4. In the context of the current ‘proto-industrialization’ debate, discuss the rural origins of modern industry – and thus why so many industries had a rural location in early-modern Europe, but became urbanized with the modern ‘industrial revolution’, particularly the textile and metallurgical industries. Was such rural ‘proto-industrialization the first phase of the modern industrialization process’?

PART TWO: answer one of the following four questions.

  1. Compare and contrast the socio-economic consequences of the so-called ‘agricultural’ and ‘industrial revolutions’ in Great Britain, from c. 1760 to c.1850; and the extent to which the latter was

dependent upon the former, particularly in securing its labour supply.

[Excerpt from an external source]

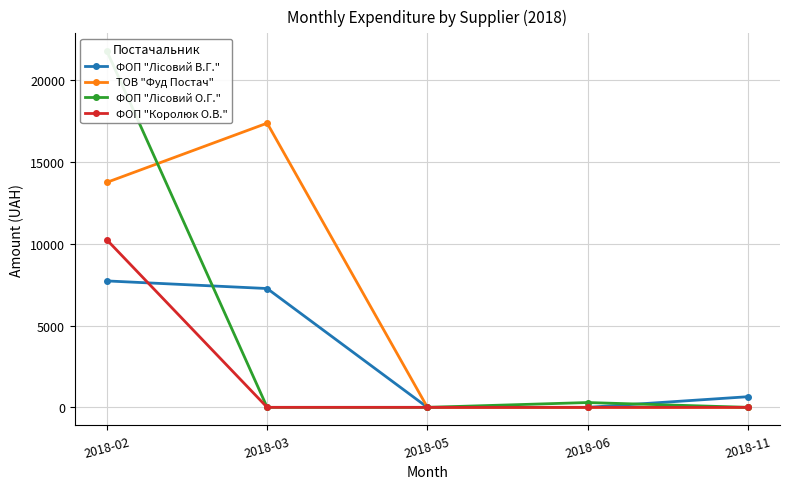

Where is the first local maximum for ТОВ "Фуд Постач"?

2018-03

In your answer, explain who were the ‘winners’ and ‘losers’ in these two economic ‘revolutions’, and why, in terms of real incomes, living standards, and living conditions.

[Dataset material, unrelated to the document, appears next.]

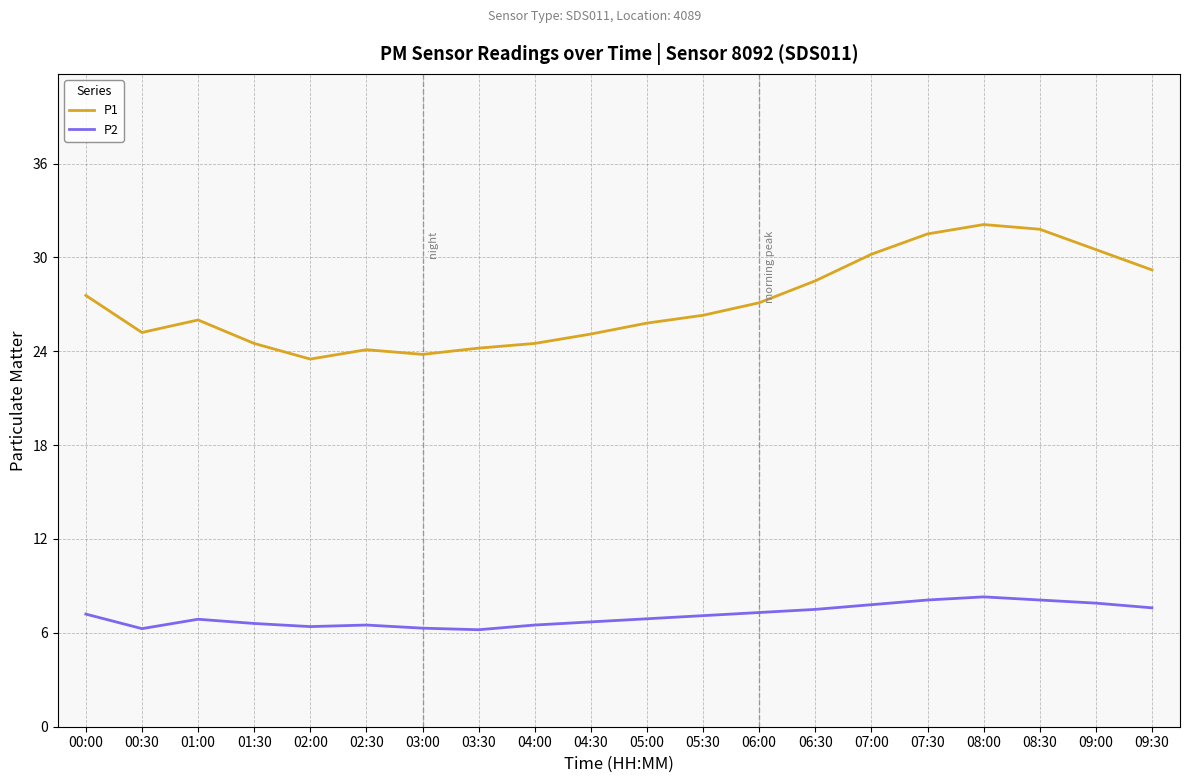

Rank the series at 06:00 from lowest to highest value.

P2, P1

  1. Compare and contrast the economic development of Great Britain and France, from c. 1760 to c. 1914, in terms of the interrelationships between and among demographic, agrarian, and industrial changes. To what extent were the differences in industrialization of these two countries the consequences of an historic ‘path dependency’ involving their agrarian and demographic systems?

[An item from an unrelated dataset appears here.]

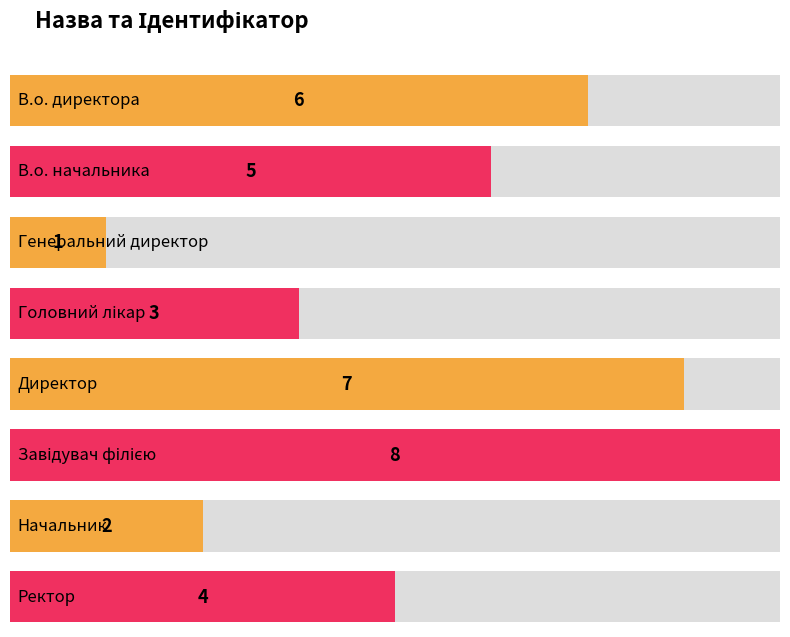

What is the label of the 7th bar from the right?

В.о. начальника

3. Did continental economic development and industrialization depend upon peasant ‘land reforms’? Discuss the economic and social consequences, and their differences, in state-sponsored land reforms in two of the following countries, from 1789 to 1914: France, Germany, Poland, and Russia.

4. Discuss the roles of transport innovations and of the development of transportation facilities, for both domestic and international trade, in the economic development of at least two of the following countries during the 19th and early 20th centuries: Great Britain, France, Germany, and Russia. To what extent were the provision of such transportation facilities, in the countries chosen, dependent upon state intervention or state co-operation?
PART THREE: Answer one of the following four questions:
1. How important were natural-resource endowments in permitting the industrialization of first Great Britain and then of other European countries from the 18th to the early 20th centuries? How did some countries successfully utilize their resource advantages, in competition with other countries; and how did some seek to compensate for their disadvantages in, or lack of, natural resources? In your answer discuss the experiences of Great Britain and of at least two continental countries: the Netherlands, France, Germany, Russia.

  1. Compare and contrast the role of ‘entrepreneurship’ and business organization in the economic development of Great Britain, France, and Germany, from c.1860 to 1914. Is there any justification to the contention that the British economy came to suffer from ‘industrial retardation’ and relative economic decline, particularly in terms of international competition, from the 1870s?

  1. According to Alexander Gerschenkron, ‘industrialization processes, when launched in a backward country, [often] showed considerable differences as compared with more advanced countries’. Discuss the relevance and validity of his particular thesis on the roles that the state and state-allied financial institutions were necessarily called upon to play in order to permit and promote the industrialization of ‘late-starters’, from c.1850 to 1914. In your answer compare the role of the state and financial institutions in particular, as a positive or negative force for economic growth, in one or more of the so-called ‘late starters’ with that of the paradigm ‘first nation’ to achieve an industrial revolution, namely Great Britain.

  1. Discuss the international economics of the so-called ‘Age of New Imperialism’, with a focus on Great Britain, as the major overseas imperial power. What relationships if any, may be found between this ‘New Imperialism’ and some of the following related issues, during the period 1870 to 1914: British Free Trade, the international Gold Standard, and the ‘return to protectionism’; British financial supremacy and the export of capital; and the debate about ‘industrial retardation’ in Great Britain?

Optional: discuss how Marxist writers have differed from traditional western historians in interpreting the economics of the age of ‘New Imperialism’.